"Ibu akan pergi"
**********
Sebenarnya, pengertian hidup bagi Anna sama seperti berlari di tengah hutan, dan dikejar oleh berbagai macam hal yang tidak pernah disukai dan tidak pernah diinginkan. Singkatnya, hidup adalah segala sesuatu yang tidak pernah pasti dan kebanyakan terasa menegangkan.
Ibu memilih pergi meninggalkan Ayah yang memang pantas untuk ditinggalkan. Namun, Ibu tidak meninggalkan dalam artian berpisah. Ibu akan pergi bekerja di suatu tempat yang hanya bisa kulihat melalui televisi atau google map.
Kata Ibu, jika menggunakan perhitungan yang tepat sebenarnya sama aja jumlah uang yang akan ia terima dari hasil bekerja disini. Di Samarinda. Ya, benar. Anna seorang gadis Samarinda. Ibukota Kalimantan Timur. Sebuah kota yang tidak begitu populer keberadaannya namun penuh dengan penduduk yang bermacam-macam suku dan agama. Lewati saja bagian ini. Tidak begitu menarik.
Jika Anna bisa memilih, Anna tidak akan memilih tinggal disini. Lebih jelasnya, Anna tentu memilih tidak dilahirkan sama sekali. Agak tragis bukan? Itulah pemikiran Anna yang tidak akan pernah didalaminya.
Ibu akan menjalani hari-harinya sendiri di Jakarta, Anna akan menghadapi Samarinda dengan satu orang favoritnya. Sang kakak. Oh, Ayah? Tidak, Ayah tidak pernah menjadi bagian dari perjalanan hidup. Mungkin..
"Kalau Ibu pergi, jangan malas. Masak, rajin belajar, bantu kakakmu, jaga dia."
Keadaan Ibu sudah membaik daripada kemarin. Fisik yang Ibu milikki adalah anugerah yang sangat patut untuk di syukuri karena sangat kuat. Baru hari ini sembuh saja Ibu sudah menyiapkan makanan untuk disantap orang rumah.
Dapur sudah seperti basecamp untuk Ibu. Kesehariannya di dapur membuat Anna mau tak mau juga harus akrab dengan tempat yang lantainya sedikit lebih berminyak dari yang lainnya. Kalaupun Anna memilih untuk diam di kamar, rasanya tidak mungkin.

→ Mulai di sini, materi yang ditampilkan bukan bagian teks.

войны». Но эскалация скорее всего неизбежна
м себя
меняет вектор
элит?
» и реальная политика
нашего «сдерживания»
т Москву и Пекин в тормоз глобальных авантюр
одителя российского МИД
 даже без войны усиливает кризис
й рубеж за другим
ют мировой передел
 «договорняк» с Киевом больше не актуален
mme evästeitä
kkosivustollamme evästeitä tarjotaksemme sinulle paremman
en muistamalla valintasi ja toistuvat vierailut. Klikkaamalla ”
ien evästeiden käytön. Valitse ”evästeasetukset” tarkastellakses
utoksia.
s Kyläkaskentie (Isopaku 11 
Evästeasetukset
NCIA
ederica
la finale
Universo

Mendengar dentingan piring yang bertabrakan, atau gesekan spatula dengan wajan tua yang ada di dapurnya membangkitkan perasaan..... Entah, perasaan apa namanya, yang jelas dia merasa harus ke dapur saat itu juga.
"Ibu bisa saja berpikir dulu, siapa tahu Ayah berubah."

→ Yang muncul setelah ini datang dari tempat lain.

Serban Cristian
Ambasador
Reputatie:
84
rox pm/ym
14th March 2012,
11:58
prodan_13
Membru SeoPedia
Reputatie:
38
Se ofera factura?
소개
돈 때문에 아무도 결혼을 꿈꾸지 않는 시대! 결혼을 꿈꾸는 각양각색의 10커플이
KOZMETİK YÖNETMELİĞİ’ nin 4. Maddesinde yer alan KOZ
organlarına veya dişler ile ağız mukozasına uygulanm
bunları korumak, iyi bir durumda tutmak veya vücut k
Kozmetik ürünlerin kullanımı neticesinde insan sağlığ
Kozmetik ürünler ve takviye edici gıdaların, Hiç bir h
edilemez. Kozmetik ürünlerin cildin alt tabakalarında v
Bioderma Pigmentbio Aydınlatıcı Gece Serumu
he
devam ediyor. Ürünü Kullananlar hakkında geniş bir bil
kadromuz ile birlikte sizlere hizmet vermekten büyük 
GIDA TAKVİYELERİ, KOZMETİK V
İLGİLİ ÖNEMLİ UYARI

Sebenarnya Anna menahan tawa dan tangis disaat yang bersamaan ketika mengucapkan kalimat yang dia sendiri ragu akan kebenarannya.
"Anna, sudah berapa puluh tahun ini? Ayahmu masih sama. Juga, Ibu pergi bukan untuk berpisah atau meninggalkan hak sebagai seorang istri, Ibu bekerja." Alasan lagi, batin Anna.
"Ibu lari."
"Dari?"
"Ayah."
Anna belum paham betul rangkaian pikiran orang dewasa berumah tangga. Mengapa permasalahan dalam rumah tangga dianggap wajar tapi juga tidak dijadikan sarana belajar? Mengapa ego lagi-lagi terlihat lebih besar dibandingkan cinta? Apa pernikahan tidak pernah didasarkan oleh cinta? Atau... Cinta memang bisa hilang begitu saja?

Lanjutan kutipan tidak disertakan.